Why There Is No Standing Requirement for Filing NLRA Charges

Over the last 10 years or so, I have filed a number of high-profile unfair labor practice charges against coercive statements, with many of those statements being made on Twitter. I file those charges even though I am merely a bystander, not an employee or an aggrieved party.

Every time I do this, some individuals ask how I am able to file charges when I don’t have “standing” because I am not the one who is being injured by the coercive statements.

The short answer is that the National Labor Relations Act (NLRA) has no standing requirement.

Section 10(b) of the NLRA just says that:

Whenever it is charged that any person has engaged in or is engaging in any such unfair labor practice, the Board, or any agent or agency designated by the Board for such purposes, shall have power to issue and cause to be served upon such person a complaint stating the charges in that respect

The NLRB has also clarified in its regulations that this lack of an explicit standing requirement means that:

Any person may file a charge alleging that any person has engaged in or is engaging in any unfair labor practice affecting commerce.

The Supreme Court has also recognized that there is no NLRA standing requirement since 1943.

This may seem like a little statutory drafting quirk that has taken on a life of its own. But it was intentional.

During the the drafting of the NLRA, there was debate about whether to limit the right to file charges to affected individuals. Senator Wagner strongly opposed any such limitation and ultimately prevailed in ensuring that anyone can file a charge.

This is the key excerpt from this debate:

The Chairman: I agree with you that it would be unfortunate and improper for some outsider, some busybody, some social worker in the town, to claim that sanitary conditions were not proper in the factory and be able to make a complaint and call this Board’s attention to conditions that were satisfactory to the employees but were not satisfactory to outsiders. Of course, it does not seem that a sensible board would pay much attention to such complaints, but anyway I think the point is well made that provisions should be made to limit the issuing and making of complaints in labor disputes to persons who are connected with the plant. I think that is also Senator Wagner’s view of it.

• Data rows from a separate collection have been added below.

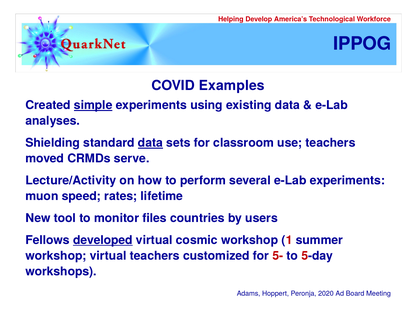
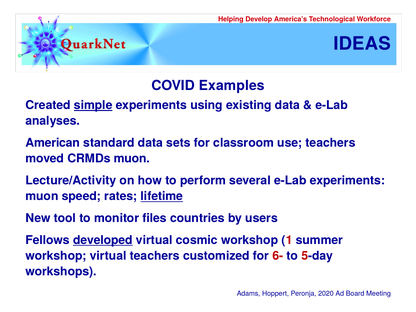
IPPOG: IPPOG -> IDEAS
Shielding: Shielding -> American
data at (150, 143) underline: present -> none
CRMDs serve: serve -> muon
lifetime underline: none -> present
5-: 5- -> 6-
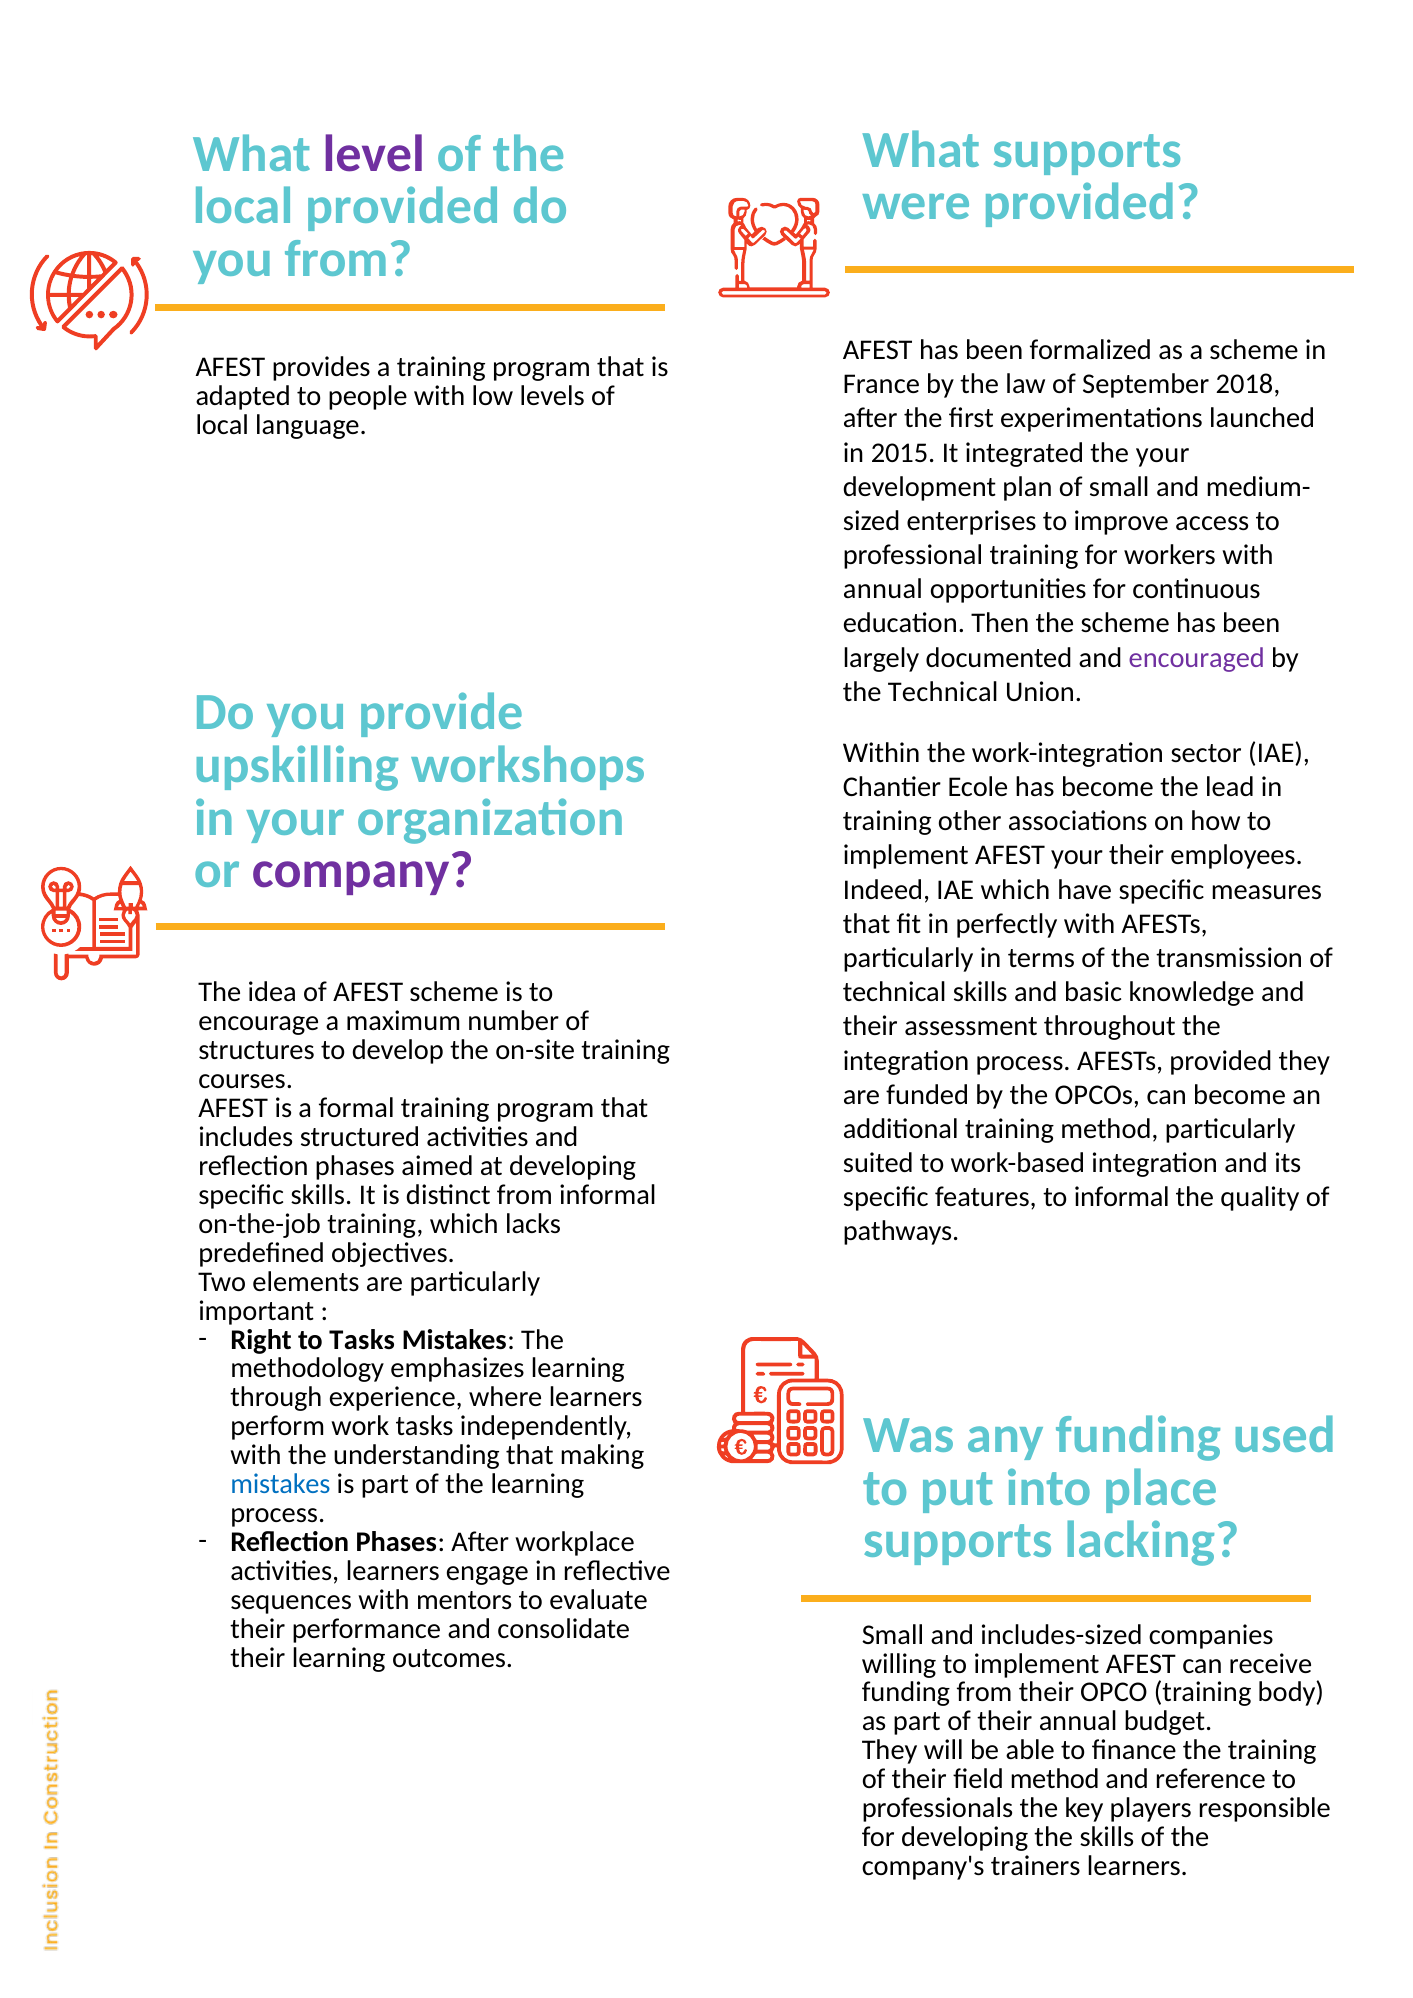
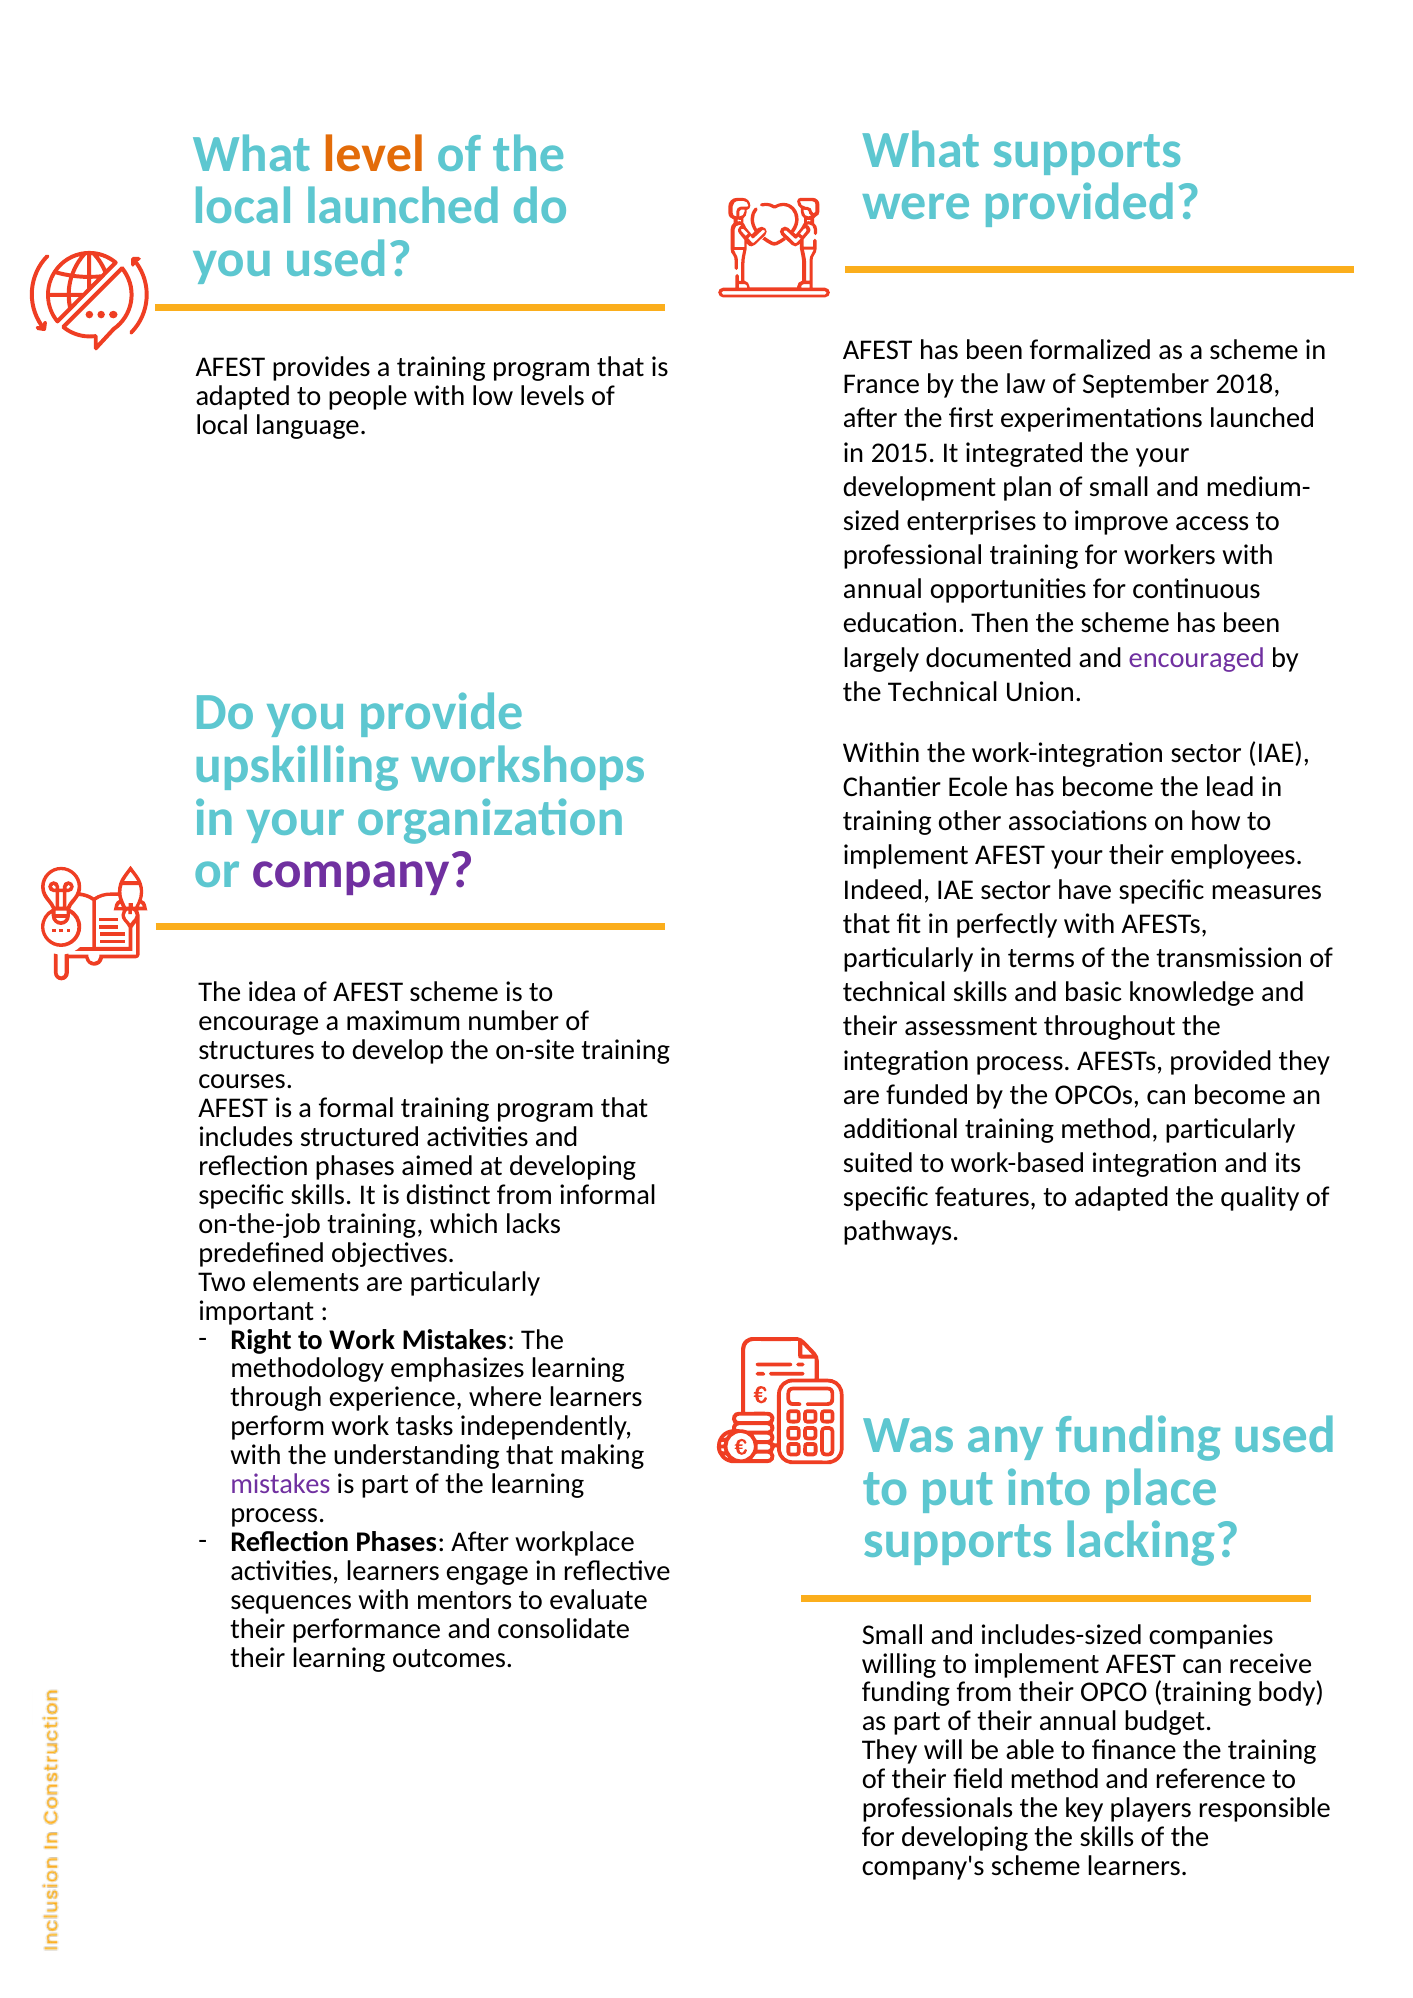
level colour: purple -> orange
local provided: provided -> launched
you from: from -> used
IAE which: which -> sector
to informal: informal -> adapted
to Tasks: Tasks -> Work
mistakes at (280, 1485) colour: blue -> purple
company's trainers: trainers -> scheme
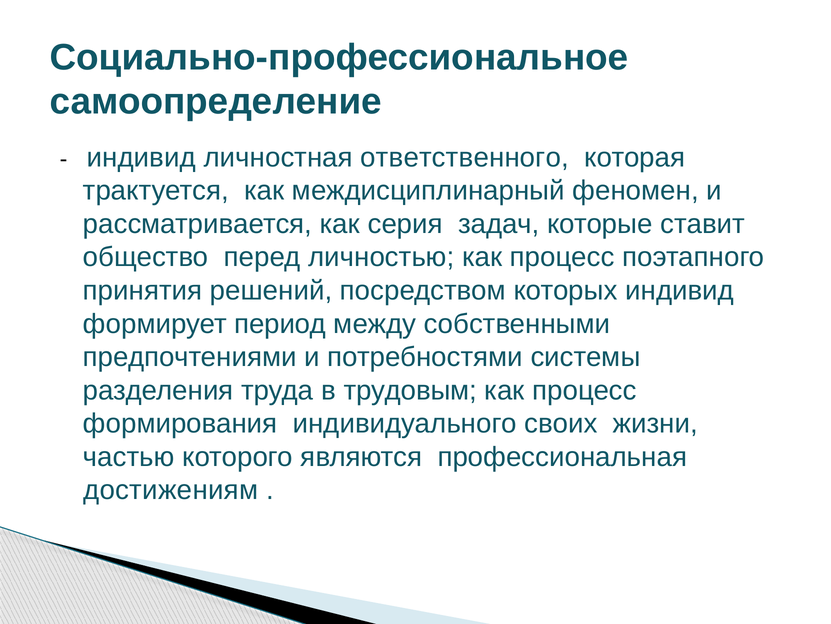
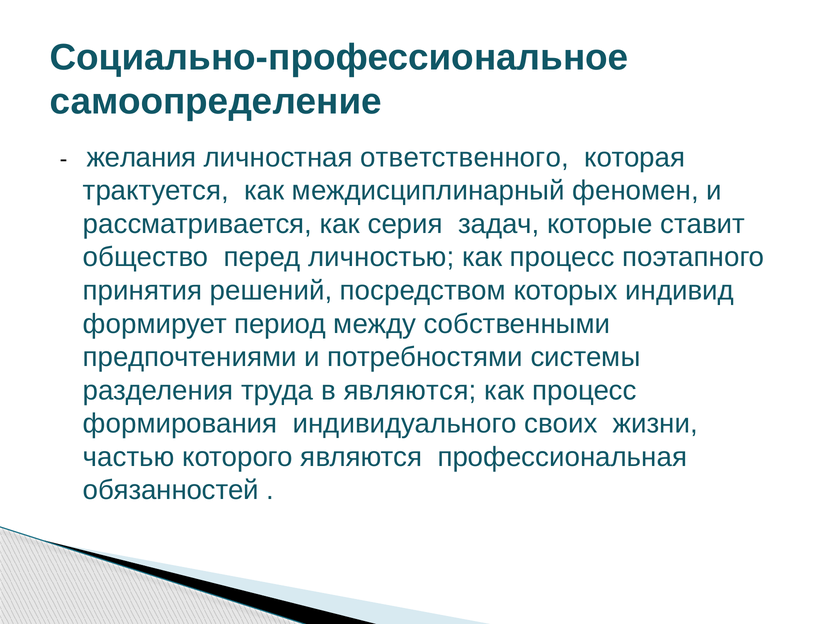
индивид at (141, 157): индивид -> желания
в трудовым: трудовым -> являются
достижениям: достижениям -> обязанностей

Senator Wagner: I will not agree to that limitation. You are restricting the workers’ rights there.

The Chairman: We are talking about who shall lodge complaints.

Mr. Caldwell: Yes, sir.

The Chairman: Now, I have an industry, and I have employees. Now, you are raising the question of whether this language permits some outsider in the community — some minister or some other person or some woman’s organization, or some labor organization, other than the one in the establishment — can lodge a complaint.

Mr. Caldwell: Yes; if no employee in the plant participates. That is my limitation. I said, of course, that if even a very small group of men in the plant belongs to a labor union or have another connection, they have the right to make a complaint, regardless of how few they are, if they have a controversy with the employer, and the Board would certainly be entitled to hear the few as well as the many; but the question I am raising under this language is that whether — no employee being dissatisfied, no employee complaining — whether a third party could come in and say “I will create a controversy in this plant, whether there is one here or not.”

Senator Wagner: Of course, it comes back to the old question which is at the bottom of it. I do not say this of your representative plan, but of most representative plans, that you want to retain the economic advantage which you have — where an employee has any complaint to make, he is at once discharged, and rather than lose his job he is not going to make a complaint. Now, do you want to leave workers of that kind absolutely powerless to belong to an outside organization, and there is an individual who may lodge that complaint without running the risk. The complaint may be well founded, without the individual running the risk of being notified the next day that his job is at an end.

The reasoning here is very clear. Employees reasonably fear retaliation from their boss if they file charges. So we want to make it possible for people who cannot be retaliated against to do it instead.

The NLRA does of course contain a protection against retaliation for filing charges, but in reality, it is not hard for an employer to retaliate against employees in indetectable ways, including by deciding not to promote them or give them raises in the future. The drafters recognized this reality and so eliminated a standing requirement to provide another possible way to enforce the law without opening workers up to retaliation.